Evidemment Sarkozy ne répond pas à cette attaque. Il montre alors sa méconnaissance des questions environnementales, distillant des idées reçues sur le nucléaire. S’il est élu, il souhaite poursuivre le développement de la filière nucléaire « qui est une filière propre », mais aussi supprimer le principe de précaution au profit d’un principe de responsabilité. « Si nous sommes le pays d’Europe qui émet le moins de gaz à effet de serre, c’est parce que nous avons une filière nucléaire qui fait notre honneur, qui a fait l’objet d’un consensus de tous les présidents de la Ve [République], à l’exception de Monsieur Hollande », vante-t-il. Non, la France n’est pas le pays le moins émetteurs de gaz à effet de serre en France. Selon l’Insee, chaque français émettait 7,35 tonnes de CO2 en 2013. C’est moins qu’un Allemand )11,43 tonnes), mais plus qu’un suédois (5,9 tonnes).
Réduire la part du nucléaire et diversifier le mix énergétique? Très peu pour lui. Car suite à la sortie du nucléaire programmée pour 2022, « les Allemands viennent de rouvrir toutes leurs centrales à charbon, qui envoient leurs particules jusqu’à Paris qui nous inondent ». Une contre-vérité évidente, lorsque l’on sait que les Allemands n’ont récemment construit aucune nouvelle centrale à charbon. En Allemagne, la fermeture des réacteurs et la baisse de la production nucléaire ont entraîné un recul de production d’origine nucléaire de 51,7 térawattheures (TWh) entre 2008 et 2014. En parallèle, entre 2008 et 2014, la production à base de charbon a perdu 15,6 TWh. Celle à base de gaz a perdu 30,8 TWh. Le fioul a perdu 3,7 TWh, lorsque la production à base de lignite a augmenté de 5,2 TWh.
Au global, entre 2008 et 2014, la production à base d’énergie renouvelable et la hausse de l’efficacité énergétique (94 TWh) ont pleinement permis de contrebalancer la diminution de la production nucléaire et la baisse des énergies fossiles (93,6 TWh).
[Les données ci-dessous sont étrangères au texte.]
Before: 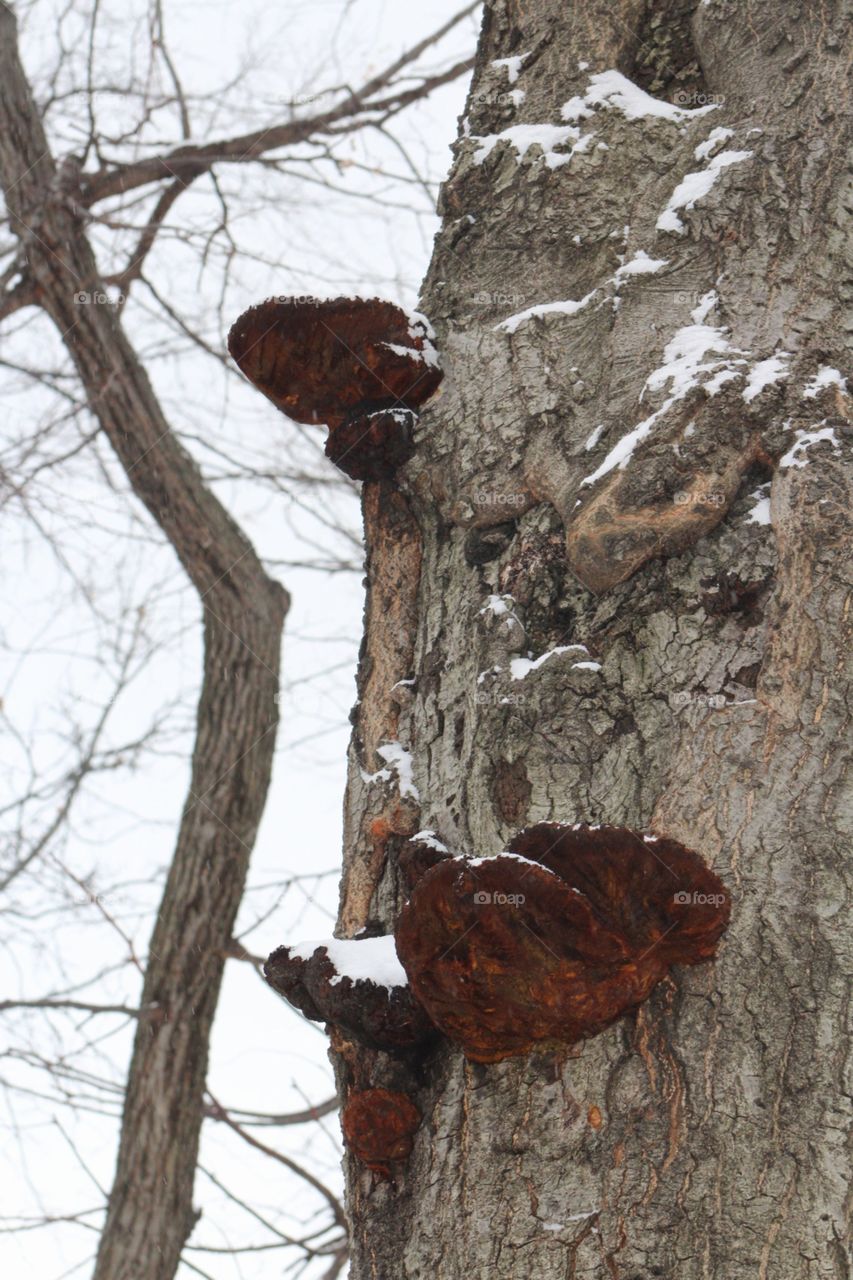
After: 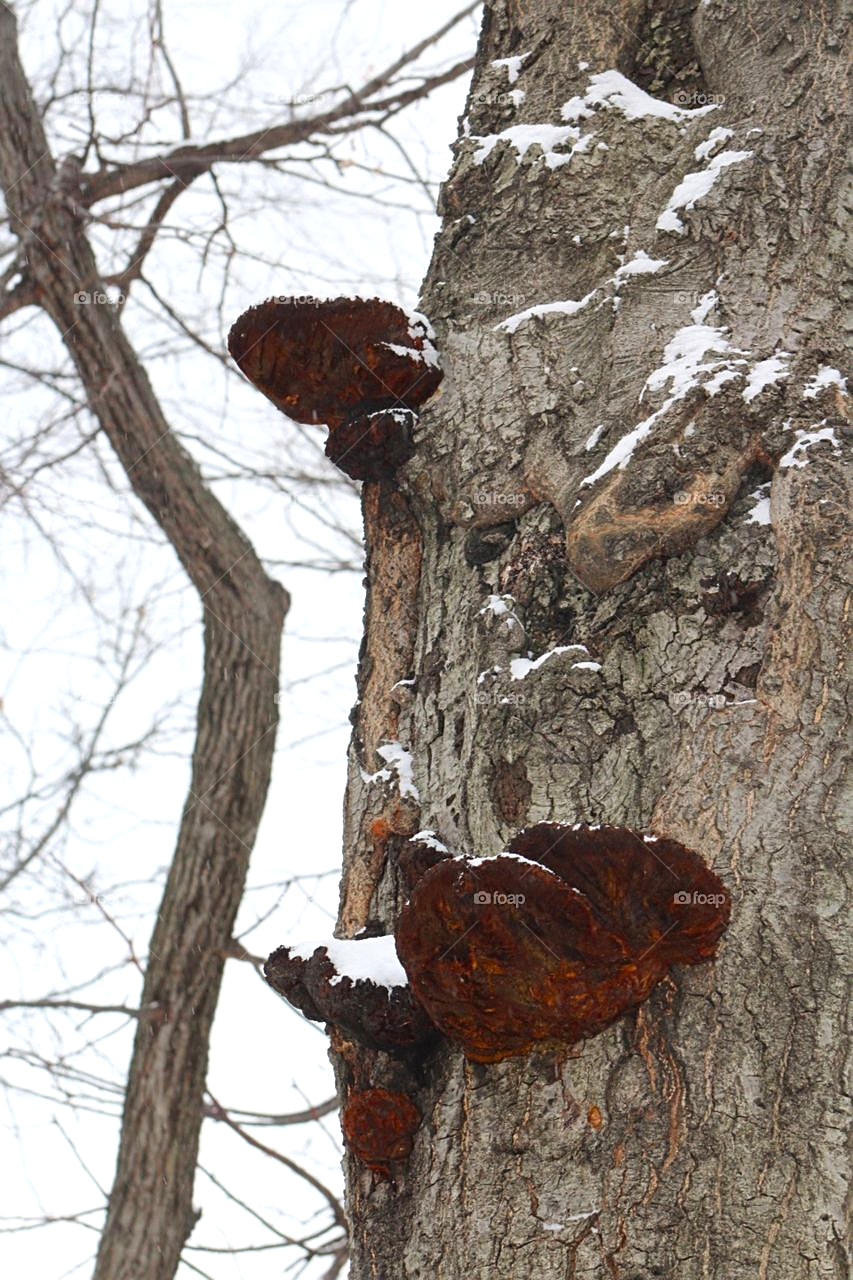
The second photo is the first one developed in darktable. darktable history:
color balance rgb: perceptual saturation grading › global saturation 10.48%, saturation formula JzAzBz (2021)
tone equalizer: mask exposure compensation -0.496 EV
sharpen: on, module defaults
levels: levels [0, 0.48, 0.961]
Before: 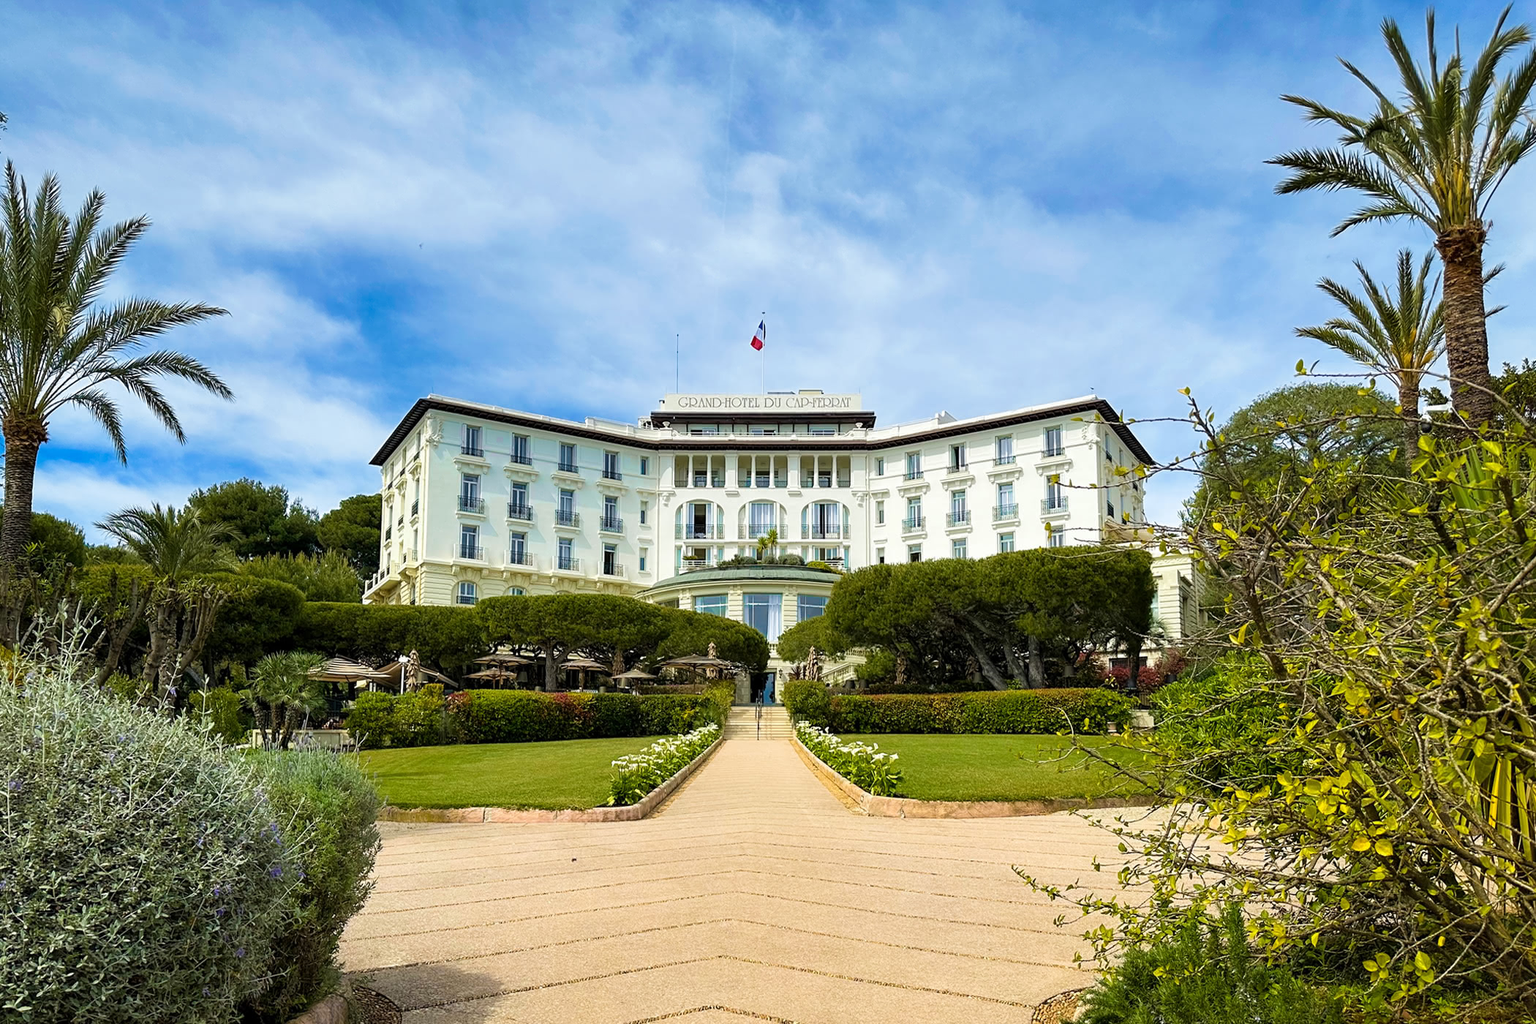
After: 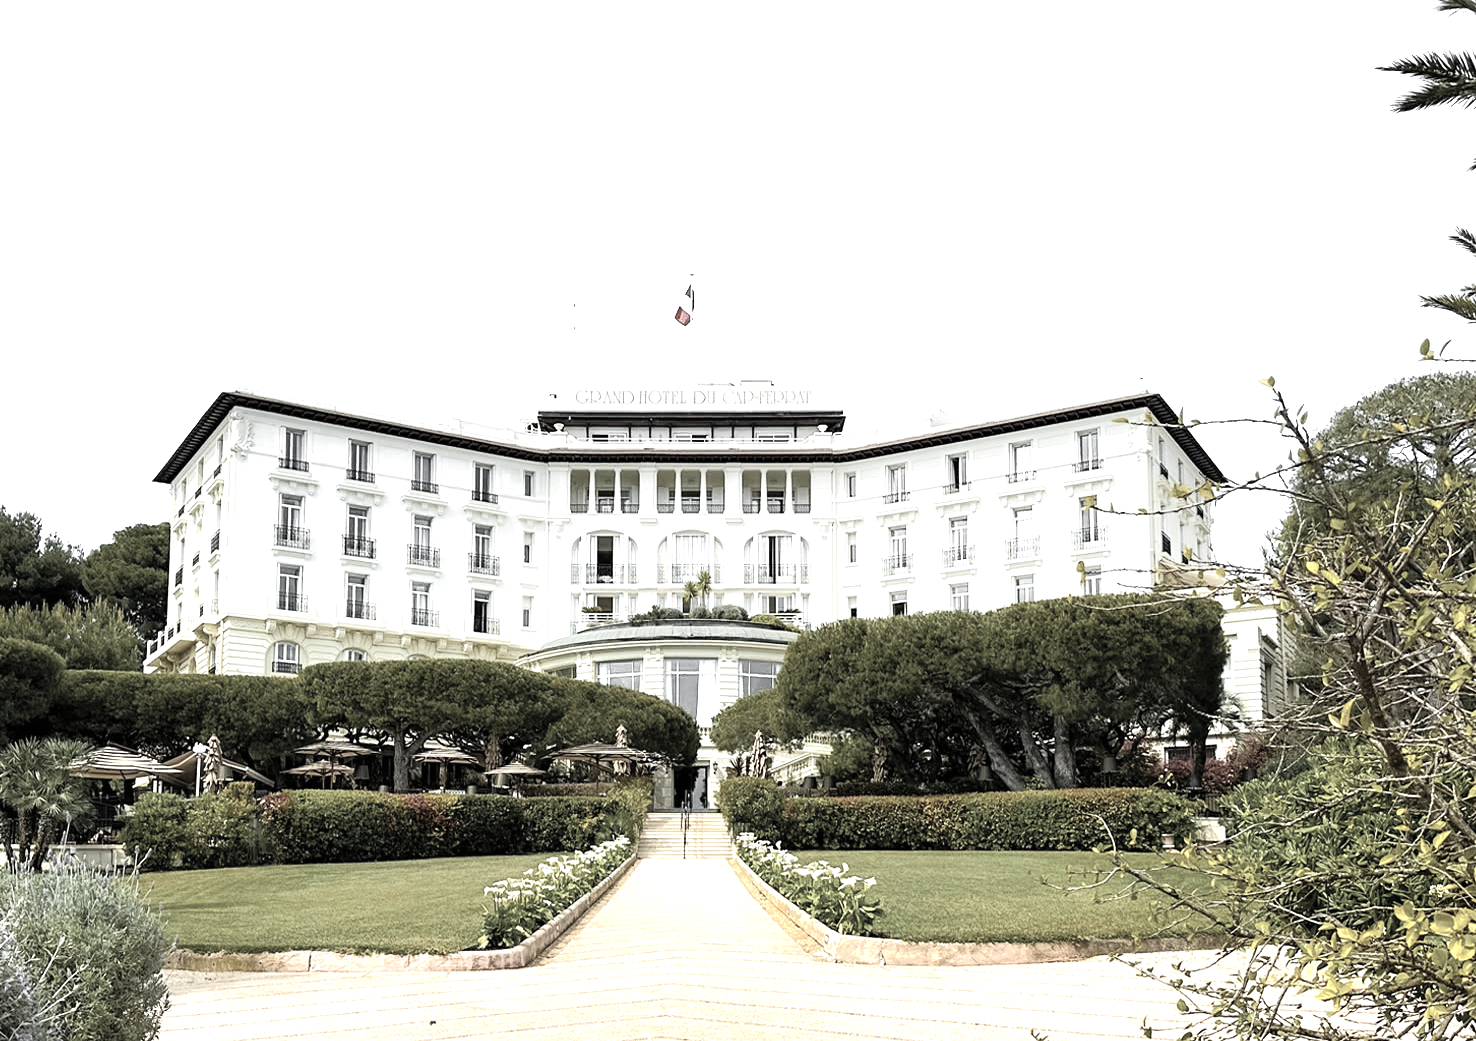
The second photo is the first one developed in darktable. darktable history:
exposure: black level correction 0, exposure 0.498 EV, compensate highlight preservation false
crop and rotate: left 16.794%, top 10.943%, right 12.92%, bottom 14.635%
color zones: curves: ch0 [(0, 0.613) (0.01, 0.613) (0.245, 0.448) (0.498, 0.529) (0.642, 0.665) (0.879, 0.777) (0.99, 0.613)]; ch1 [(0, 0.035) (0.121, 0.189) (0.259, 0.197) (0.415, 0.061) (0.589, 0.022) (0.732, 0.022) (0.857, 0.026) (0.991, 0.053)]
tone equalizer: -8 EV -0.416 EV, -7 EV -0.365 EV, -6 EV -0.305 EV, -5 EV -0.256 EV, -3 EV 0.224 EV, -2 EV 0.328 EV, -1 EV 0.387 EV, +0 EV 0.405 EV
shadows and highlights: shadows -1.18, highlights 38.18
Dire que le recours au charbon augmente en Allemagne est donc faux. Dire que cette hausse est due aux énergies renouvelables l’est encore plus !
Non, le nucléaire n’est plus l’énergie la plus compétitive
François Fillon rejoint Nicolas Sarkozy sur le nucléaire. Sa priorité sera de fermer toutes les centrales à énergies fossiles et de les remplacer par des énergies renouvelables. Mais en maintenant les centrales nucléaires. Diminuer la part du nucléaire dans la production d’électricité de 75% à 50% en 2025? Une ineptie pour lui. Car « le nucléaire est un avantage compétitif pour l’économie française ». Une approximation encore hasardeuse. « Certaines installations d’énergies renouvelables ont aujourd’hui des coûts inférieurs à ceux des nouveaux réacteurs nucléaires et comparables à ceux des réacteurs existants », recense une autre note de la Fabrique écologique. Voici la nouvelle réalité que les candidats à la Présidentielle doivent désormais prendre en compte.
François Fillon propose de moderniser le nucléaire, mais de ne « surtout pas arrêter des centrales ». Il ajoute : « On ne ferme pas Fesseinheim, on ne ferme aucune centrale tant que l’Autorité de Sûreté nucléaire ne demande pas la fermeture de ces centrales, il n’y a aucune raison de le faire ». Il semble donc que François Fillon soit passé à côté de plusieurs rapports. 7 réacteurs sont actuellement à l’arrêt jusqu’à début janvier, suite à la détection d’anomalies sur les générateurs fabriqués dans l’usine Areva du Creusot. Une mise à l’arrêt qui pourrait engendrer des coupures d’électricité cet hiver.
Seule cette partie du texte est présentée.